The Rivest-Sherman Ciphertext-Only Attacks on Enigma-Like Machines

Speaker: Dr. Alan T. Sherman , University of Maryland, Baltimore County (UMBC)
Date: May 12 2006
Time: 10:30AM to 12:00PM
Location: 32-G449 Patil/Kiva, Stata Ctr
Host: Ron Rivest, CIS, CSAIL, MIT
Contact: Be Blackburn, 3-6098, imbe@mit.edu
Relevant URL: We present, mathematically analyze, and experimentally evaluate
ciphertext-only attacks on Enigma-like cryptographs that search for the
rotors one at a time. Devised by Rivest and Sherman in 1980, but
previously unpublished, the full attack is the first ciphertext-only
attack on Enigma proposed in the open literature. In its basic
one-stage version, the attack rank orders all possible choices for the
fastest-moving rotor and its initial position, given a basket of rotors
with known rotor wirings. The full attack repeatedly applies the
one-stage attack to guide a heuristic search for the key (all rotors in
the scrambler and their initial positions), examining fewer candidate
keys on average than does exhaustive search. In comparison with
exhaustive search, the full attack is more complicated but finds the
solution more quickly on average, for sufficiently large baskets (for a
three-rotor machine, a basket of six rotors suffices). Throughout we
work on a simplified model of Enigma similar to the Railway Enigma that
has no ring settings nor plugboard connections.

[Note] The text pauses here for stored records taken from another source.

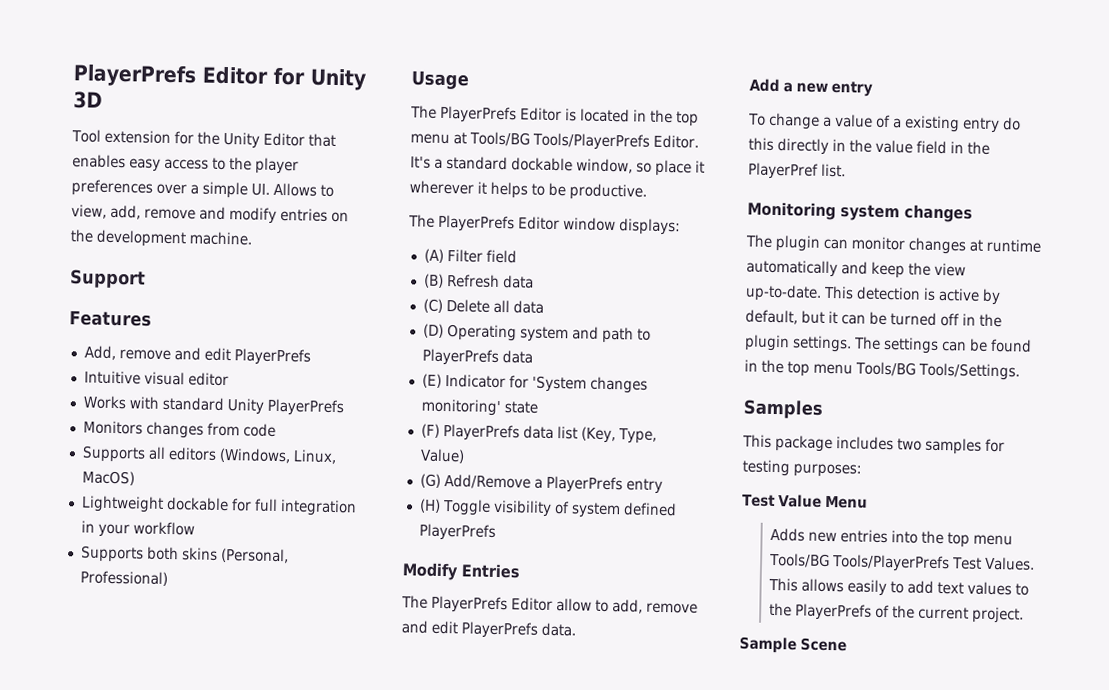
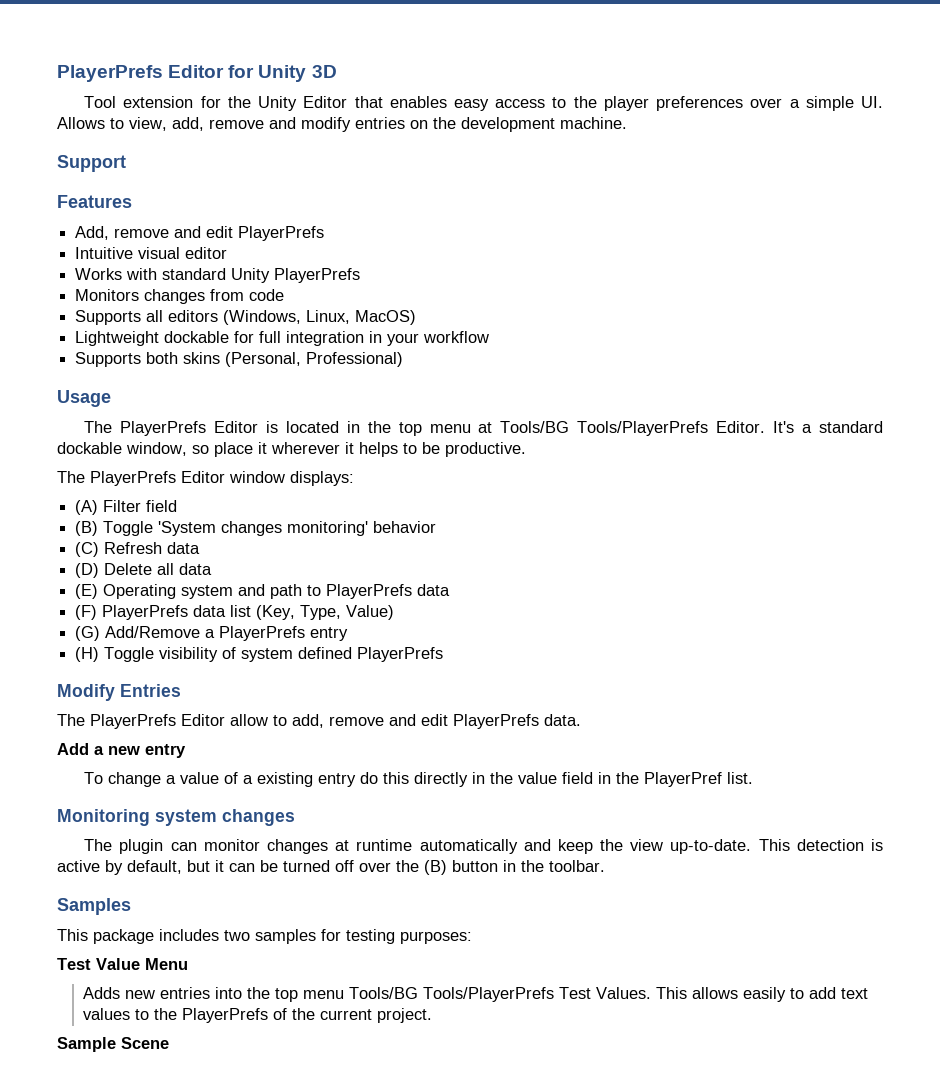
(444, 280) none -> [103,521,437,536] [75,542,100,557] Toggle 'System changes monitoring' behavior // (C)
[422,298,443,313] (C) -> [75,563,100,578] (D)
[422,323,444,338] (D) -> [75,584,99,599] (E)
[421,373,648,394] [420,398,538,417] // (E) Indicator for 'System changes monitoring' state -> (451, 590) none
[962,313,1002,328] [744,334,1032,354] [744,359,1020,381] in the plugin settings. The settings can be found in the top menu Tools/BG Tools/Settings. -> [359,860,605,875] over the (B) button in the toolbar.

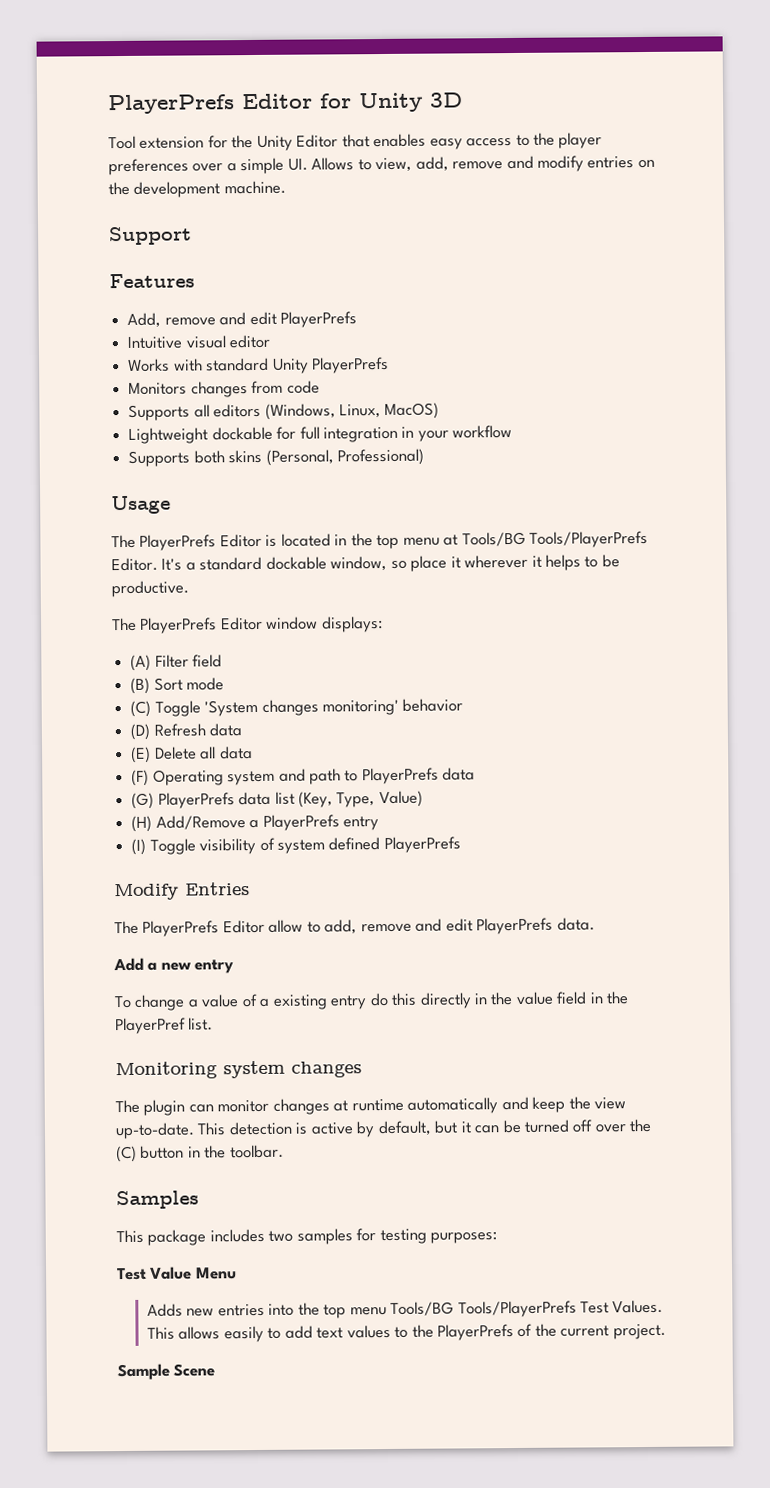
(99, 528) none -> [153,677,225,691] [130,700,152,717] Sort mode // (C)
[75,542,100,557] (C) -> [130,723,151,740] (D)
[75,563,100,578] (D) -> [131,746,152,763] (E)
[75,584,99,599] (E) -> [131,769,150,786] (F)
[75,605,98,620] (F) -> [131,792,155,809] (G)
[75,626,101,641] (G) -> [131,815,153,832] (H)
[75,647,100,662] (H) -> [131,838,147,855] (I)
[424,860,447,875] (B) -> [116,1145,137,1163] (C)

The one-stage Rivest-Sherman (RS) Attack evaluates each candidate
(rotor, initial position)-pair by computing a statistic equivalent to
the Index of Coincidence (IC) on the character string that is generated
by passing ciphertext through the candidate rotor starting in its
candidate initial position. The attack computes this statistic
separately for each block of 26 characters, during which only the
fastest-moving rotor spins. The correct pair generates a string whose
distribution is equivalent (up to permutation of the letter frequencies
within each block) to that created by passing plaintext through the
correct rotor. By contrast, incorrect rotors, and the correct rotor in
any wrong initial position, generate strings formed by passing
approximately uniform text through the candidate rotor. The full attack
heuristically searches for the (rotor, initial position)-pair for each
rotor in the scrambler, one rotor at a time, performing an
iteratively-broadening tree search. For each rotor to be determined,
the full attack orders all candidate pairs by their statistical scores.
This search tests complete candidate keys by decrypting the ciphertext
and checking for valid plaintext.
We evaluate the effectiveness of the RS-Attacks by determining
relationships between their following parameters: ciphertext length,
running time, and probability of success at finding the correct key.
Contrary to predictions by Rivest and Sherman, the correct (rotor,
initial-position)-pair tends to have a low statistical score rather than
a high score. The reason stems from fact that, within each block, the
statistic is a mixed-alphabet IC rather than a matching-alphabet IC. We
extend and revise Sherman's 1981 theoretical analysis to explain all of
our experimental findings.
Keywords. Ciphertext-only attacks, cryptanalysis, cryptography,
cryptology, Enigma cryptograph, iteratively-broadening tree search,
Railway Enigma, Rivest-Sherman Attacks, RS-Attacks, rotor machines,
statistical cryptanalysis, wired-wheel machines.
(Joint work with William Byrd, now at Indiana University)
Alan T. Sherman is associate professor of computer science at UMBC,
director of the UMBC Center for Information Security and Assurance
(CISA), editor of Cryptologia, and a cryptologic consultant.